Nearly 3 million ballots were cast – but it all came down to 46,539 votes. That was enough to make Thom Tillis North Carolina’s next U.S. senator. The slim margin was painful for those gathered in Greensboro at Hagan’s election night headquarters. But the margin was irrelevant in an uptown ballroom in uptown where Tillis gave his victory speech. 

It was a quarter past midnight when Thom Tillis stood on the stage with a smile so big you could see it from the back of the room.

"I know it’s late, but I’ve got a little bit of energy I’ve been running on right now," he said to loud cheers.

That energy had ebbed and flowed between the campaigns – and their election night headquarters all night before settling in with the Tillis campaign.

"This victory is not my victory. This victory is our victory," Tillis declared.

Early voting returns mirrored the polls which had put Hagan ahead by a percent or so. In Greensboro, where the Hagan camp had set up shop, there was at first optimism. That changed to nervousness, then outright pessimism as her lead faded and disappeared. About an hour before she spoke the outcome was clear.

"Thank you for standing with me during this campaign," Hagan told her supporters. "It’s been a long couple of years, but none of it would have been possible without the long hours so many of you logged, knocking on doors, making all of those phone calls, making sure people all across our state could have their voice heard."

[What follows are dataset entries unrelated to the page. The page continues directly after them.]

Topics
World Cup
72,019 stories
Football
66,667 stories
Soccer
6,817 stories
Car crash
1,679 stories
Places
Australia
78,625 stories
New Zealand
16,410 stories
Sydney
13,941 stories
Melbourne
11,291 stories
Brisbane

Then she gave her farewell.

"I will always be grateful for the trust you placed in me, and the chance to serve our great state. Y’all, it has been fabulous."

Tillis ended up with 48.8 percent of the vote to Hagan's 47.2 percent. Libertarian Sean Haugh cleared 108,000 votes to end up with 3.7 percent.

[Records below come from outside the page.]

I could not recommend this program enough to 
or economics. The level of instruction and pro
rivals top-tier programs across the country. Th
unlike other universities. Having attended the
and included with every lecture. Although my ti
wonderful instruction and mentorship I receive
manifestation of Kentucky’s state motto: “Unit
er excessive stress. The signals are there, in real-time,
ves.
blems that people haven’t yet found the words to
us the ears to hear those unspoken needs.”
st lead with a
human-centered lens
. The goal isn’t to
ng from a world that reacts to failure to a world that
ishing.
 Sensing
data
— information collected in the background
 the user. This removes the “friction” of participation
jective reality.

The outcome was tough for Hagan supporter Margaret Arbuckle to believe.

"I’m shocked, and I’m very disappointed, and I’m heartbroken that this is what North Carolina thinks is best for it," said said.

But they did. Lindsey Dowling was one of them.

"I want to create jobs. I want to boost up our economy. I think Thom Tillis did a great job as speaker," Dowling said.

Dowling is 27-year-old female, one of the key demographics for the Hagan campaign. All those ads geared toward women just like Dowling. So what would Dowling say to the folks who created all those ads?

"You’re not doing a good job. I really don’t think Kay Hagan is representing us well."

The Hagan-Tillis race set all kinds of records. More than $111 million spent – a national record. The turnout, the highest ever for a mid-term in the state. And, with just shy of 114,000 ads run – that too is a record for a mid-term.

Both sides aired those ads, as did the outside groups that supported each. But on election night, Tillis made it sound like he alone had to weather the negative talking point storm.

“You know, if you take a look at all the negative ads against me and more negative ads than any Senate candidate in the country - $111 million. We didn’t bend! We won!”

But winning is just the start for a politician. Tillis also had this to say about his goals:

"We need to free the American people up to make America great again.  We need to free the American people up to make it an economic superpower, a military superpower and an energy superpower.  These are the things we’re going to Washington and do."

At times, Tillis’s victory speech didn’t sound like that of just a candidate. It sounded like a victory speech for what is now known as the 2014 Republican wave. And perhaps it should. It wasn’t until after Tillis was projected the winner that some media outlets proclaimed Republicans would indeed take control of the U.S. Senate.